Published online by Cambridge University Press: 23 November 2024
The way we experience the passing of time shapes our relationship to and understanding of our immediate world. My awareness of time comes from an overlapping of two distinct approaches – one that is of a linear path and one that is cyclical. This intersection of world views has been part of my upbringing, a result of being born into a family both Western (British/Dutch) and Indigenous (Plains Cree).
Contemplating time and the countless cycles of life that have recurred around the ancient landscapes of Canada left me in a state of wonderment, but also stirred within me a fearful apprehension of our permanent and collective impact upon our beautiful world. To confront this fear, I sought wisdom in the places of ancestral life, listening to the truths of relatives, knowledge keepers and peoples who have traversed this land before me. At the social, cultural and environmental contact zones of my Indigenous and European ancestors I set out to study and collect their knowledge and to animate and re-tell it in a personally transformative process through photography.

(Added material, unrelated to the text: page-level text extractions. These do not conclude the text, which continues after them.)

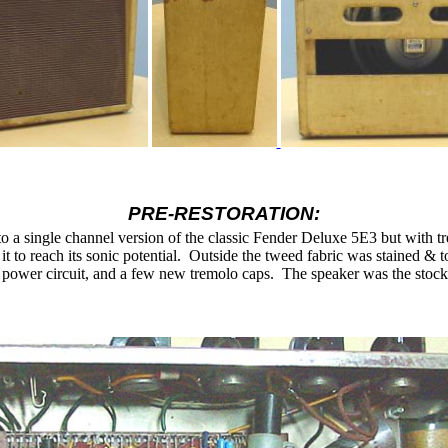
PRE-RESTORATION:
 to a single channel version of the classic Fender Deluxe 5E3 but with t
t to reach its sonic potential.
Outside the tweed fabric was stained &
e power circuit, and a few new tremolo caps.
The speaker was the sto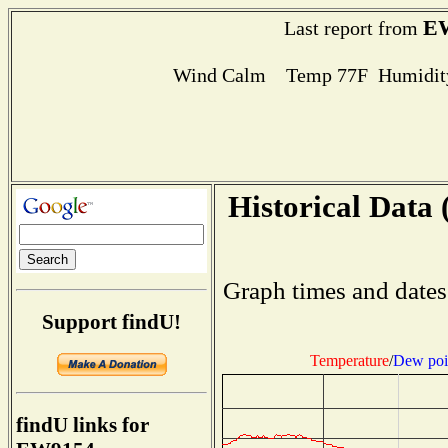
E
Last report from
Wind Calm Temp 77F Humidity
Historical Data 
Graph times and dates
Support findU!
Temperature
/
Dew poi
findU links for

Many places I visited hold particular meaning for my direct ancestors as they are sites of significant moments in their lives; I was drawn to the sites of ancient stories across Saskatchewan, Alberta and to the shores of early settlement in Ontario and Newfoundland. My aim was to reconnect with those who came before me as a way of introducing myself to the land on which they lived.
I came to see these landscapes as immense time capsules of buried knowledge. The resulting images are a blend and collapse of time into the present. The stories of long ago and the foreboding whispers of the future intertwine my body with the land, in the hope that we all maintain a long-term ecological equilibrium with the world around us.